** SOURCE DOCUMENT **
————

2002-02-22 Thread Rudy Gevaert
On Fri, Feb 22, 2002 at 12:48:05PM -0500, Bob Thibodeau wrote:
 I'm just coming into the thread, but if you had your initrd=
 in the main section of lilo.conf, try putting it
 in the image section of your Sid kernel. That way,
 no other kernel will try to use it.

Where should I put the init image?  On hda or hdc?  (hdc has sid, hda
has redhat, and my sidkernel is in hda)

Thanks in advance,
-- 
Rudy Gevaert - [EMAIL PROTECTED]  - http://www.webworm.org
 - keyserverID=24DC49C6 - http://www.zeus.rug.ac.be   
Private mail with incorrect quoting behavior will remain unanswered

University politics are vicious precisely 
because the stakes are so small. - Henry Kissinger (1923-)



Re: lilo problem - / problem

2002-02-22 Thread Alvin Oga

hi ya rudy

if you use a precompiled kernel... you have to tell
it where / is on the new machine... otherwise you do get
those kernel panics and no init found
- i always make a kernel on the target... and copy it around

but if you copy that kernel to flippy... 
that floppy should boot your system w/ the correct distro/kernel
dd if=/..kernel.. of=/dev/fd0
rdev /dev/fd0  /dev/hda1

or /dev/hdc1  if you want it to boot into /dev/hdc

if the floppy tests works..
than (if it can be done), you'd need to rdev your kernel

rdev /boot/kernel /dev/hdc1 ( donno if this works )
where /boot is the one on /dev/hda1

- recompiling a new kernel on hdc1 and copying to hda1 works
to lilo it and boot it and get into hdc1

have fun
alvin

On Fri, 22 Feb 2002, Rudy Gevaert wrote:

 Hello,
 
 Due to some workload I've only had the time to look at this now.
 
 On Thu, Feb 21, 2002 at 05:12:12AM -0800, Alvin Oga wrote:
  
  hi ya
  
  if it hands on ramdisk... remove that initrd line...
  and/or make sure the file exists as typed
 
 Wel, I removed the initrd line from lilo.conf, and redhat boots fine,
 but when I try to boot Sid I get a kernel panic, no init found... try
 passing init= ...etc.
 
 This is my lilo.conf:
 
 [EMAIL PROTECTED] /root]# cat /etc/lilo.conf
 boot=/dev/hda
 map=/boot/map
 install=/boot/boot.b
 prompt
 timeout=50
 linear
 default=nieuwekernel
 
 image=/boot/2.4.17
 label=nieuwekernel
 read-only
 
 image=/boot/vmlinuz-2.2.19
 label=DebianSid
 read-only
 root=/dev/hdc1
 
 other=/dev/hda1
 label=dos
 
  initrd is not needed if your kernel has all the hardware
  drivers needed to boot...

————

** EXCERPTED DATA **
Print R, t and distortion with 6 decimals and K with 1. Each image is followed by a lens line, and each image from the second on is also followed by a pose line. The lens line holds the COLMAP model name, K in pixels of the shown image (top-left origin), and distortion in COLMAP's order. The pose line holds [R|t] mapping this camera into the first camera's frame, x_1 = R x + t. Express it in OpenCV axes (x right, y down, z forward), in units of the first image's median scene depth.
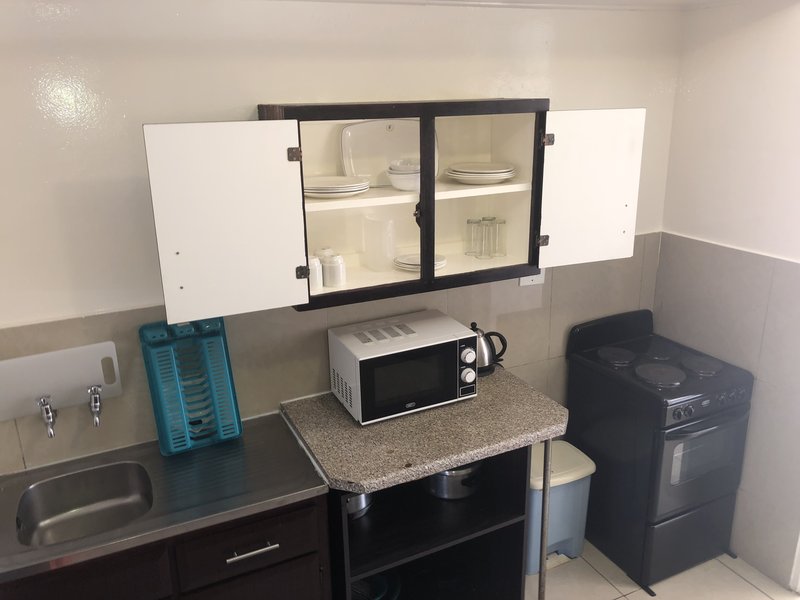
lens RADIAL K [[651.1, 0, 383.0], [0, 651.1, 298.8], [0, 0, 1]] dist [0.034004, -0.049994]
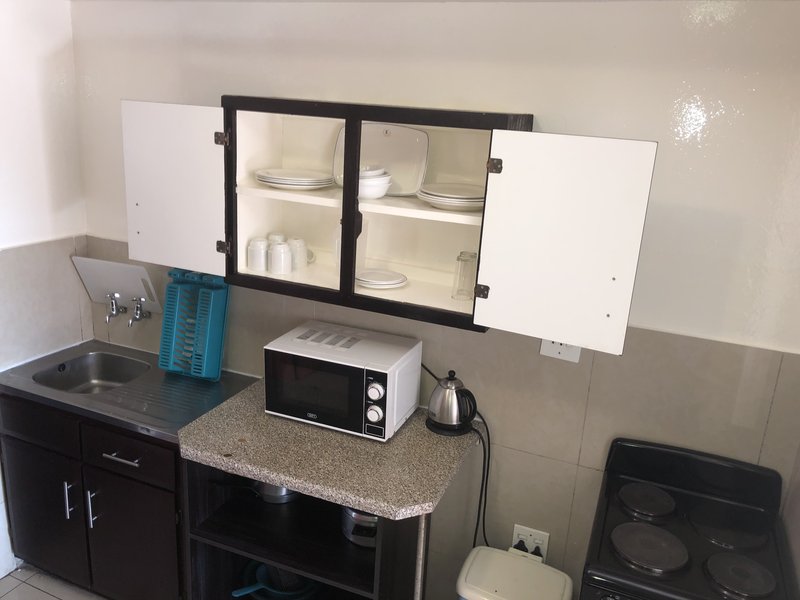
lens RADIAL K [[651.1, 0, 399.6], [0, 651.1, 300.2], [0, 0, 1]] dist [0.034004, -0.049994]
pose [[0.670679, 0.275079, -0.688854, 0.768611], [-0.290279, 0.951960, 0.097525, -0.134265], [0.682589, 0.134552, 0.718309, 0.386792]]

————

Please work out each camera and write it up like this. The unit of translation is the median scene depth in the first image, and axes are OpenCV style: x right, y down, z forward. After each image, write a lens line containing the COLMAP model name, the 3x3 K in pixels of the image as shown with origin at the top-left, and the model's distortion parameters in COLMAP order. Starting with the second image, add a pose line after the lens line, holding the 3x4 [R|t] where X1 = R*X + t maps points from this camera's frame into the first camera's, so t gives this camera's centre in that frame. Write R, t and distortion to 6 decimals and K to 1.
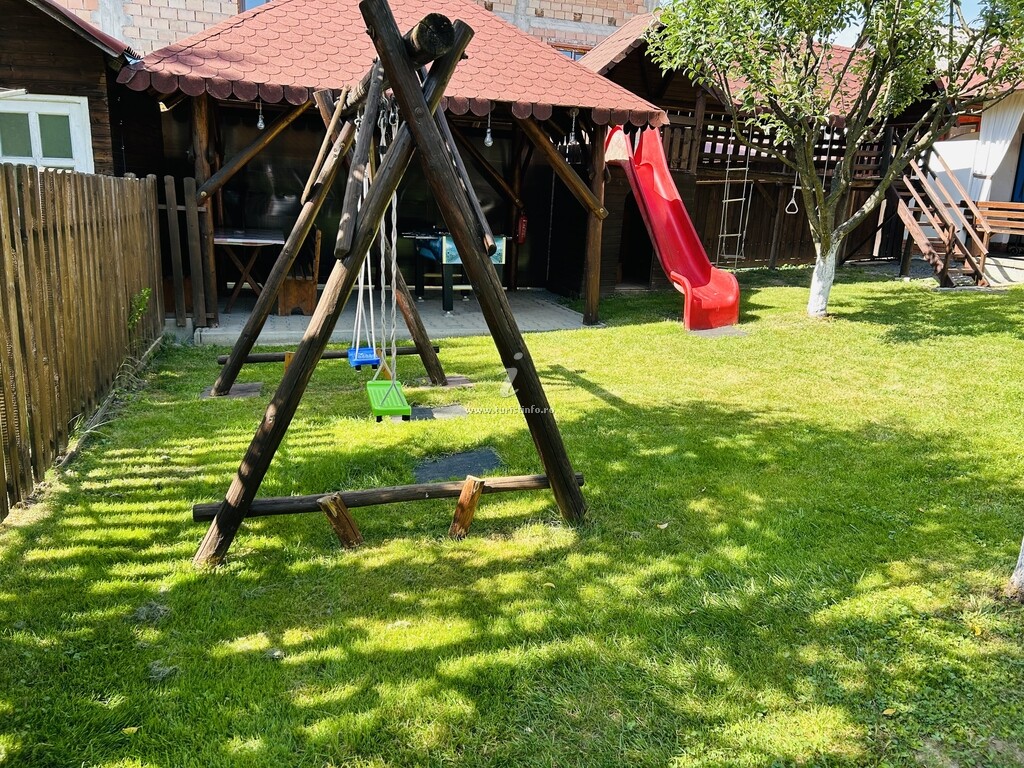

————

** PROBLEMS AND TASKS **
1. In the lilo mailing-list thread, reproduce word for word the passage that begins at the words "Due to some" and stops after "that initrd line...".
2. Extend the lilo mailing-list thread onward from its final sentence.
The lines have nothing to do with the lilo thread.

** PER-TASK ANSWERS **
1.
Due to some workload I've only had the time to look at this now.
 
 On Thu, Feb 21, 2002 at 05:12:12AM -0800, Alvin Oga wrote:
  
  hi ya
  
  if it hands on ramdisk... remove that initrd line...

2.
 
 So this explains why I get that error?  Because it is still the standard
 kernel from Sid?
 
 for to install make, and want to install it
 
  if you're referring to redhats simple install..
  - just boot the cdrom and tell it upgrade
  and it will go thru what you got ant ask you 
  what else you want
 
 No, I'm referring to Debians install, when you can choosse: Simple or
 advanced install. ;)  How do I get that screen back?  Or, what packages
 do I have to install to get make etc?  (I guess gcc ...?)
 
  rh is such a pita aint it???
 
 Yes!  But let me explain, when I got my new pc and started university I
 wanted GNU/Linux... and redhat was the only one I knew.  After a couple
 of months I got to know Debian (they used it in my studentgroup (don't
 know the right translation...), and I wiped windows out at home and
 installed debian.  On my new pc I had suffered 4 months to configure my
 dualhead that I didn't dare to install debian yet.. but now I bought a
 new hd; so the time has come to switch to debian :).
 
 Thanks for the help up till now, I hope you can help me with the rest :)
 
 Cheers,
 -- 
 Rudy Gevaert - [EMAIL PROTECTED]  - http://www.webworm.org
  - keyserverID=24DC49C6 - http://www.zeus.rug.ac.be   
 Private mail with incorrect quoting behavior will remain unanswered
 
 While one person hesitates because he feels inferior,
 the other is busy making mistakes and becoming superior 
 -- Henry C. Link 
 



Re: lilo problem

2002-02-22 Thread Alvin Oga

hi ya rudy

- first test that the sid kernel boots and oyu have sid running...
  by putting it onto floppy...and boot off floppy
- sometimes it might not boot till you rdev the boot floppy
( the part i am wondering about for your kernel  system

- once you know sid boots and redhat also boots...
  than we can fix lilo ... 

- it doesnt matter where you put the kernel...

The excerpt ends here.